• **Source document**
The UPS man dropped off a new shipment of Yerba Mate for me today. In fact he woke me from my afternoon snooze that was brought on by the game of golf. Is getting your tea delivered by UPS an extravagance?

I've tried a few brands of Yerba Mate but tend to prefer the brand that I cut my teeth on. Luckily this is also the cheapest brand that I've come across. I also prefer the coarse cut (with stems, or as they say on the package "con palos") because this requires a smaller vacuum to be formed in the mouth to extract the liquid.

I'm trying out a blend flavored with mint and lemon. Jury is still out.

Luckily Yerba Mate is an acquired taste - one that is rarely acquired by others and so I rarely offer to share my drink with them - which is strange - because that is what drinking Yerba Mate is all about.

Local Rules

We played golf this morning and made an unusual discovery. In the middle of the fairway on the 18th hole was an 18 inch large mouth bass. This fish was lifeless, but uninjured, leaving us to speculate how and why it had been relocated from the nearby water (too far to jump) to the middle of the fairway. My drive had gone into the water but was unlikely to be the cause of this displaced fish - anyway it was long dead - but not smelling yet.

I dropped a new ball not far from the large mouth bass and couldn't help noticing that the ball could have easily fit in the open mouth of this fish. On top of this the fish was facing the tee with its mouth open. Turning to the back of the score card I could find no local rule as to the action that should be taken if this had happened. On arriving at the clubhouse of Legends at Arrowhead the staff were of no help either. I hope that this did not bugger up anybody's game today.

This should be a reminder to golf clubs that they should take these sorts of events into account when publishing their local rules. Like a southern African golf club that has the local rule: "If there are lion lying on the fairway, players may skip that hole and more on to the next hole without penalty."

Sunday, May 28, 2006

Don't mention Jesus

Yesterday evening my wife and I went to dinner. I started telling the story about the time when I asked a priest not to mention Jesus in his church. This story requires expanding on which I hope to do in the near future. (Do you remember the episode of Fawlty Towers called The Germans? Basil Fawlty (played by John Cleese): "I mentioned the war but I think I got away with it.") What I want to mention now is the kick-under-the-table or in this case the several kicks and stamp on toes.

• **Available data**
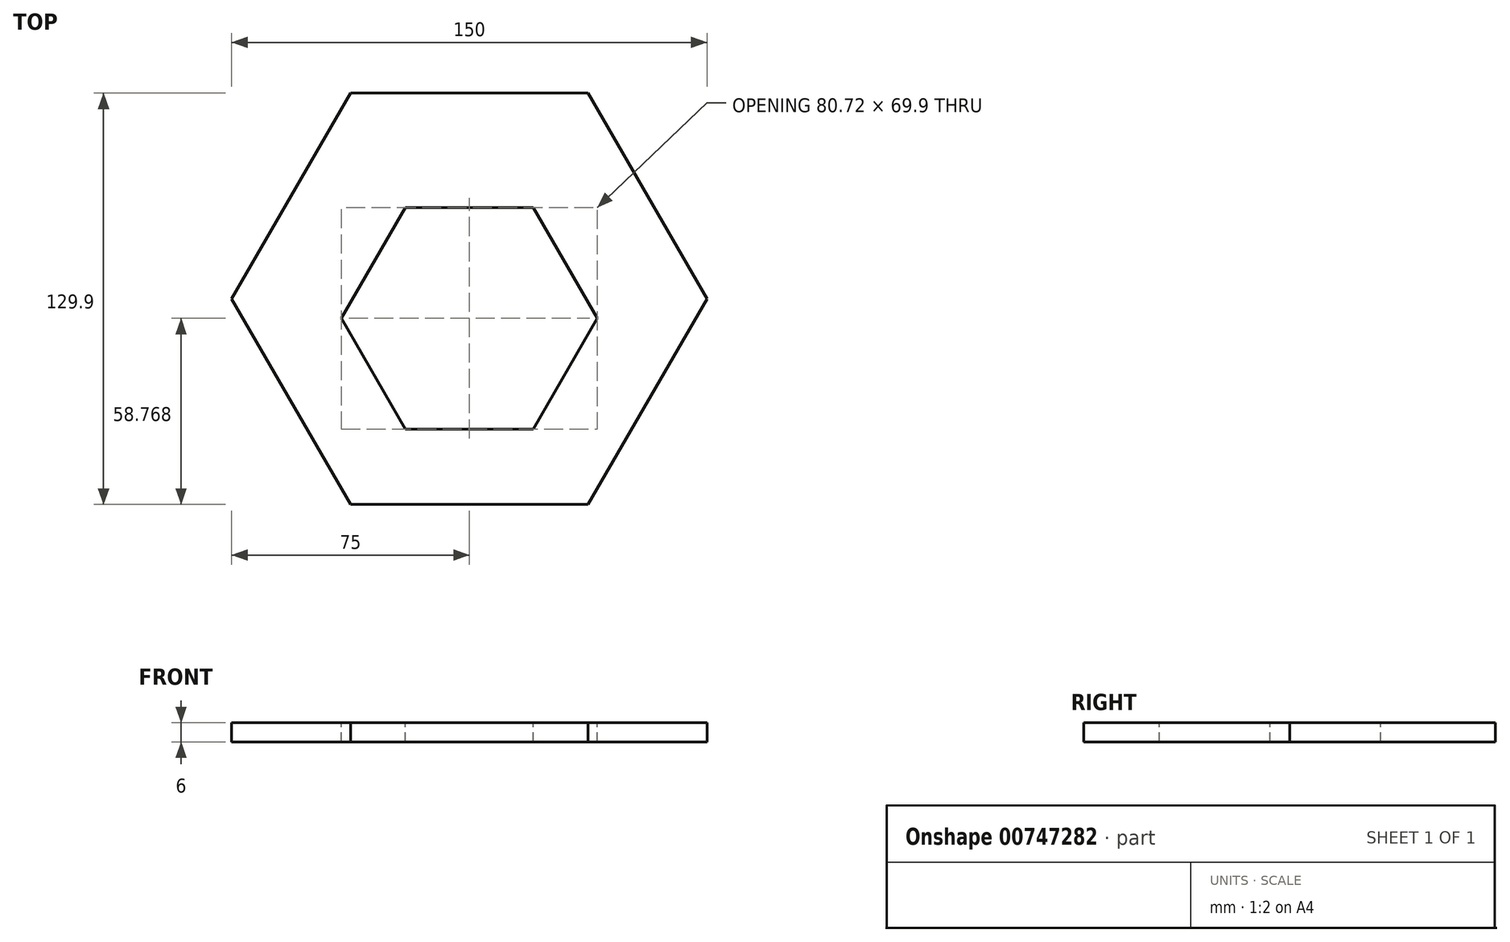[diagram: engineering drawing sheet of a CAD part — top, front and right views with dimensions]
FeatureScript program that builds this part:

• **What is asked**
a. In the blog excerpt, what turned up in the middle of the fairway on the 18th hole?
b. Continue the blog excerpt from its final sentence, the one about the kicks under the table and the stamp on the toes.

• **Results**
a. An 18 inch large mouth bass, lifeless but uninjured.

b.
Our hosts had said grace before dinner began. Neither my wife nor I are Christians however we respected grace and closed our eyes and said amen at the end. In fact we respect all religions and are not atheists - but that's another story.

My wife obviously knew the story (she'd been there when it happened) and didn't want me to repeat it in front of our hosts and other guests who are deeply religious. I could tell that she didn't want me continue the story because of the way that my legs were being abused under the table. However, I was too far down the line to stop and could not think of any other direction in which to turn the story. Anyway, it wasn't (in my opinion) offensive to Christians if you listen to the whole story and hear that comment in context.

The difficulty at the leg kicking point is trying to focus on the story and move your legs at the same time - multi-tasking the tongue and the legs. Half my brain was trying to anticipate from which direction the next kick would come - which would allow me to reposition my legs to miss it - and the other half of my brain was trying to re-arrange the words in the story to ensure that it didn't cause any offense to anyone.

Did I succeed? Well the bruises on my legs are small so in that respect yes. We'll have to wait and see if we're invited back again to see about the other one...

Friday, May 26, 2006

Chicken and egg debate unscrambled

"Chicken and egg debate unscrambled - Egg came first, 'eggsperts' agree

LONDON, England -- It's a question that has baffled scientists, academics and pub bores through the ages: What came first, the chicken or the egg?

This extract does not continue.